# Root Cause Analysis: Benchmark Validation Failures

This notebook analyzes validation failures from all recent benchmark runs (last 48 hours). 
Data is sourced from `benchmarks/analysis_cache.db`.

In [None]:
import sqlite3
import pandas as pd
import matplotlib.pyplot as plt
import json

# Connect to Database
DB_PATH = "../benchmarks/analysis_cache.db"
conn = sqlite3.connect(DB_PATH)

# Load Data
query = """
SELECT 
    run_id, 
    timestamp, 
    benchmark_name, 
    suite, 
    generator, 
    error_type, 
    raw_error
FROM failures
ORDER BY timestamp DESC
"""
df = pd.read_sql_query(query, conn)

# Clean up Error Type (stored as JSON string)
def clean_error_type(x):
    try:
        return json.loads(x)[0] if x else "Unknown"
    except:
        return x

df['primary_error'] = df['error_type'].apply(clean_error_type)

print(f"Loaded {len(df)} failure records.")
df.head()

## Global Error Distribution (Last 48 Hours)

In [None]:
error_counts = df['primary_error'].value_counts()

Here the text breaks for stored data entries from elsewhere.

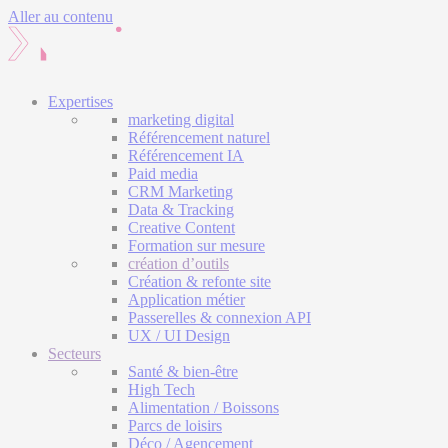
Aller au contenu
Expertises
marketing digital
Référencement naturel
Référencement IA
Paid media
CRM Marketing
Data & Tracking
Creative Content
Formation sur mesure
création d’outils
Création & refonte site
Application métier
Passerelles & connexion API
UX / UI Design
Secteurs
Santé & bien-être
High Tech
Alimentation / Boissons
Parcs de loisirs
Déco / Agencement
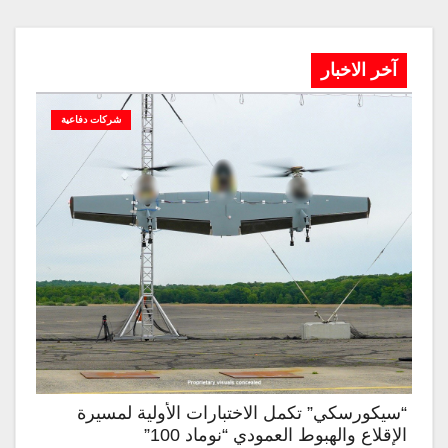
آخر الاخبار
شركات دفاعية
“سيكورسكي” تكمل الاختبارات الأولية لمسيرة
الإقلاع والهبوط العمودي “نوماد 100”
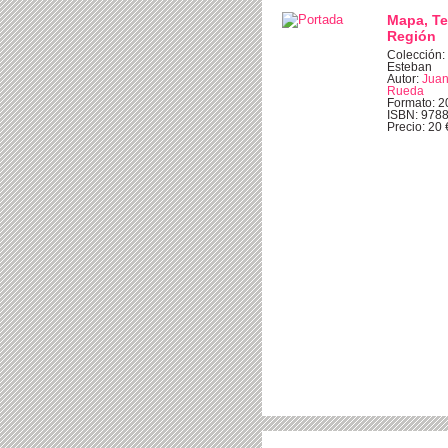
Mapa, Ter
Región
Colección:
Esteban
Autor:
Juan
Rueda
Formato: 2
ISBN: 978
Precio: 20 €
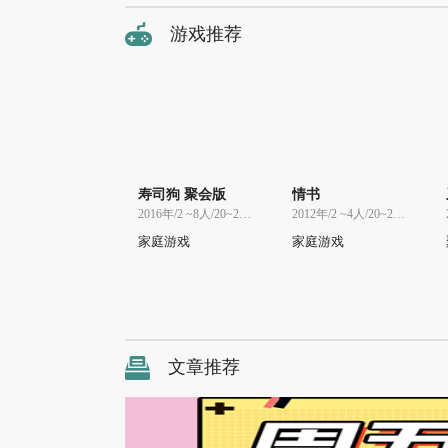
游戏推荐
寿司狗 聚会版
情书
2016年/2 ~8人/20~20分
2012年/2 ~4人/20~20分
家庭游戏
家庭游戏
文章推荐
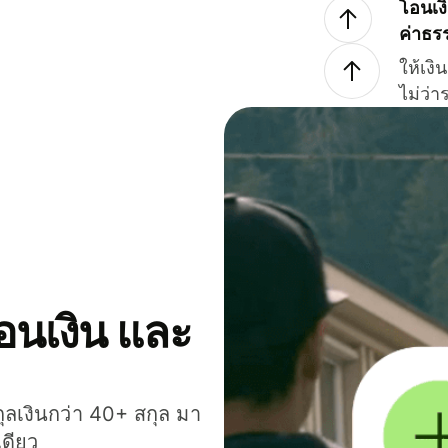
โอนเง
ค่าธร
ให้เง
ไม่ว่
โอนเงิน และ
กุลเงินกว่า 40+ สกุล มา
เดียว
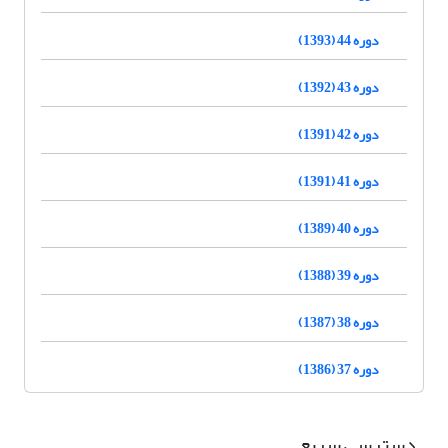
دوره 44 (1393)
دوره 43 (1392)
دوره 42 (1391)
دوره 41 (1391)
دوره 40 (1389)
دوره 39 (1388)
دوره 38 (1387)
دوره 37 (1386)
دسترسی سریع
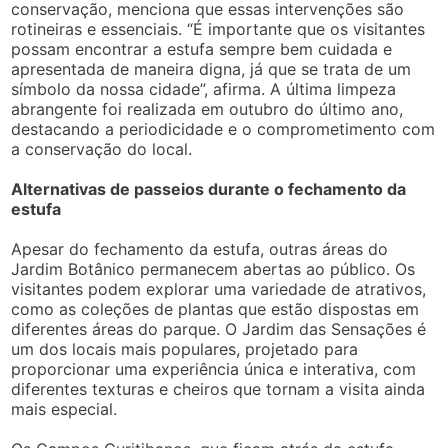
conservação, menciona que essas intervenções são
rotineiras e essenciais. “É importante que os visitantes
possam encontrar a estufa sempre bem cuidada e
apresentada de maneira digna, já que se trata de um
símbolo da nossa cidade”, afirma. A última limpeza
abrangente foi realizada em outubro do último ano,
destacando a periodicidade e o comprometimento com
a conservação do local.
Alternativas de passeios durante o fechamento da
estufa
Apesar do fechamento da estufa, outras áreas do
Jardim Botânico permanecem abertas ao público. Os
visitantes podem explorar uma variedade de atrativos,
como as coleções de plantas que estão dispostas em
diferentes áreas do parque. O Jardim das Sensações é
um dos locais mais populares, projetado para
proporcionar uma experiência única e interativa, com
diferentes texturas e cheiros que tornam a visita ainda
mais especial.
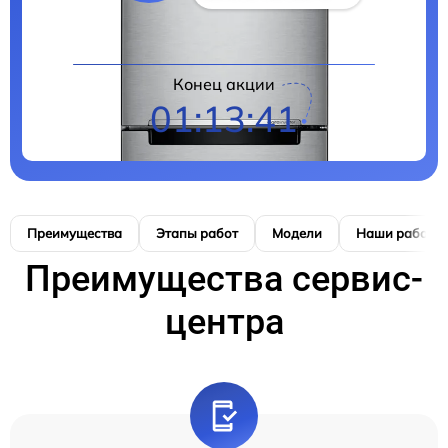
Конец акции
01:13:41
Преимущества
Этапы работ
Модели
Наши работы
Преимущества сервис-
центра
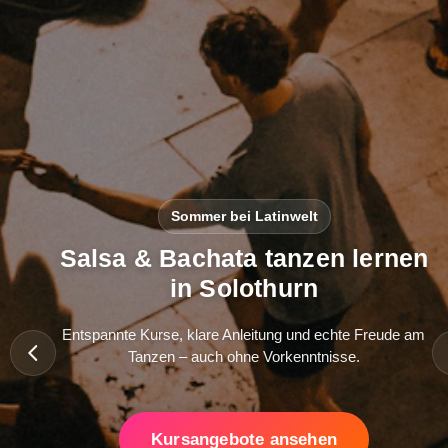
Sommer bei Latinwelt
Salsa & Bachata tanzen lernen
in Solothurn
Entspannte Kurse, klare Anleitung und echte Freude am
Tanzen – auch ohne Vorkenntnisse.
Kursangebote ansehen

plt.figure(figsize=(12, 6))
error_counts.plot(kind='bar', color='skyblue')
plt.title('Global Distribution of Failure Root Causes')
plt.xlabel('Error Category')
plt.ylabel('Count')
plt.xticks(rotation=45, ha='right')
plt.grid(axis='y', linestyle='--', alpha=0.7)
plt.tight_layout()
plt.show()

## Latest Experiment Deep Dive
Analyzing the most recent benchmark run.

In [None]:
# Identify Latest Run
if not df.empty:
    latest_run_id = df['run_id'].iloc[0]
    latest_df = df[df['run_id'] == latest_run_id]

    print(f"Latest Run ID: {latest_run_id}")
    print(f"Failures in this run: {len(latest_df)}")

    # Pie Chart
    latest_counts = latest_df['primary_error'].value_counts()

    plt.figure(figsize=(8, 8))
    latest_counts.plot(kind='pie', autopct='%1.1f%%', startangle=140, cmap='Pastel1')
    plt.title(f'Error Modes for Run: {latest_run_id}')
    plt.ylabel('')
    plt.show()
else:
    print("No failures found in the database.")

### Sample Errors from Latest Run

In [None]:
if not df.empty:
    pd.set_option('display.max_colwidth', 300)
    display(latest_df[['benchmark_name', 'generator', 'primary_error', 'raw_error']].head(15))
else:
    print("No data available.")